Il capitalismo industriale ha, nell’arco di 200 anni, reso il clima 0,8 gradi Celsius più caldo, ed è certo che salira’ due gradi sopra la media pre-industriale entro il 2050. Qualsiasi progetto che vada oltre il capitalismo deve plasmare le sue priorità in rapporto alla sfida urgente di fronteggiare il cambiamento climatico.
Sia che si reagisca in tempo e ci si confronti con essa in un tempo e un modo relativamente ordinato, o che non ci si riesca – ne conseguira’ un disastro. E’ diventato comune deridere le assurdità dei negazionisti del cambiamento climatico, ma c’è una razionalità nella loro risposta. Essi sanno che la scienza del clima distrugge la loro autorità, il loro potere e il loro mondo economico. In un certo senso, hanno colto che se il cambiamento climatico fosse reale, il capitalismo sarebbe finito.
I veri assurdisti non sono i negazionisti del cambiamento climatico, ma i
politici e gli economisti che credono che i meccanismi di mercato esistenti
possano fermare il cambiamento climatico, che il mercato debba impostare i limiti dell’ azione sul clima e che il mercato possa essere strutturato per fornire il più grande progetto di re-engineering che l’umanità abbia mai provato. Nel mese di gennaio 2014, John Ashton, che ha alle spalle una carriera di diplomatico ed ex rappresentante speciale del governo britannico sui cambiamenti climatici, ha quantificato la cruda verità all’ 1 per cento: ‘Il mercato lasciato a se stesso non puo’ riconfigurare il sistema energetico e trasformare l’economia nello spazio di una generazione. Secondo l’International Energy Agency, anche se tutti i piani di riduzione delle emissioni annunciati, tutte le tasse sul carbonio e tutte le fonti rinnovabili raggiungessero gli obiettivi che si prefiggono – cioè, se i consumatori non si rivolteranno contro le tasse più alte, e il mondo non si de-globalizzasse’ – le emissioni di CO2 aumenteranno del 20 per cento entro il 2035.
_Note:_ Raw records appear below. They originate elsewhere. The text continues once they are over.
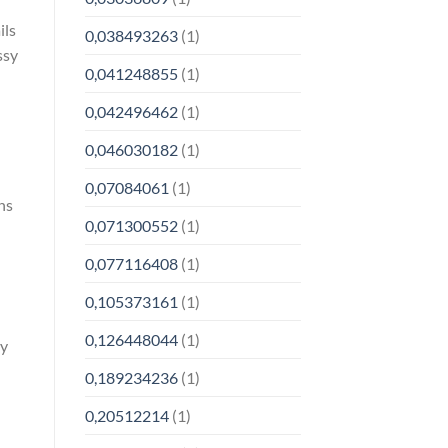
ils
0,038493263
(1)
ssy
0,041248855
(1)
0,042496462
(1)
0,046030182
(1)
0,07084061
(1)
ns
0,071300552
(1)
0,077116408
(1)
0,105373161
(1)
0,126448044
(1)
ay
0,189234236
(1)
0,20512214
(1)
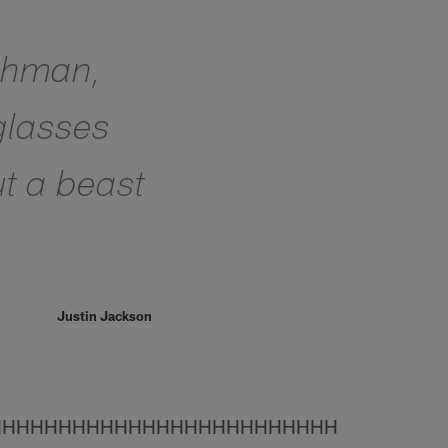
eshman,
 glasses
ut a beast
Justin Jackson
HHHHHHHHHHHHHHHHHHHHHHHHH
Invece di limitare il riscaldamento della terra ad un aumento di soli due gradi, la temperatura salirà di 3.6 gradi. Di fronte ad un chiaro avvertimento che un pianeta 4,5 miliardi di anni è stato destabilizzato, quelli al potere hanno deciso che una dottrina economica di soli 25 anni possiede la soluzione. Essi hanno deliberato di incentivare il minore uso di carbone razionandolo, tassandolo e
sovvenzionando le alternative. Dal momento che il mercato è la massima espressione della razionalità umana, hanno creduto di stimolare l’assegnazione corretta delle risorse per raggiungere l’obiettivo del tappo di due gradi. Era pura
ideologia, ed è stata dimostrata semplicemente sbagliata.
Per rimanere sotto la soglia di due gradi, noi – come popolazione globale – dobbiamo bruciare non più di 886 miliardi di tonnellate di carbone tra gli anni
2000 e 2049 (secondo l’Agenzia Internazionale per l’Energia). Ma le compagnie globali petrolifere e del gas hanno dichiarato l’esistenza di 2,8 trilioni di tonnellate di riserve di carbone, e le loro azioni sono valutate come se quelle
riserve fossero combustibili. Il Tracker Initiative Carbon ha avvertito gli investitori: Hanno bisogno di capire che il 60-80% delle riserve di carbone, petrolio e gas delle imprese quotate sono inutilizzabili – vale a dire, se li bruciamo, l’atmosfera si scalderà in misura catastrofica.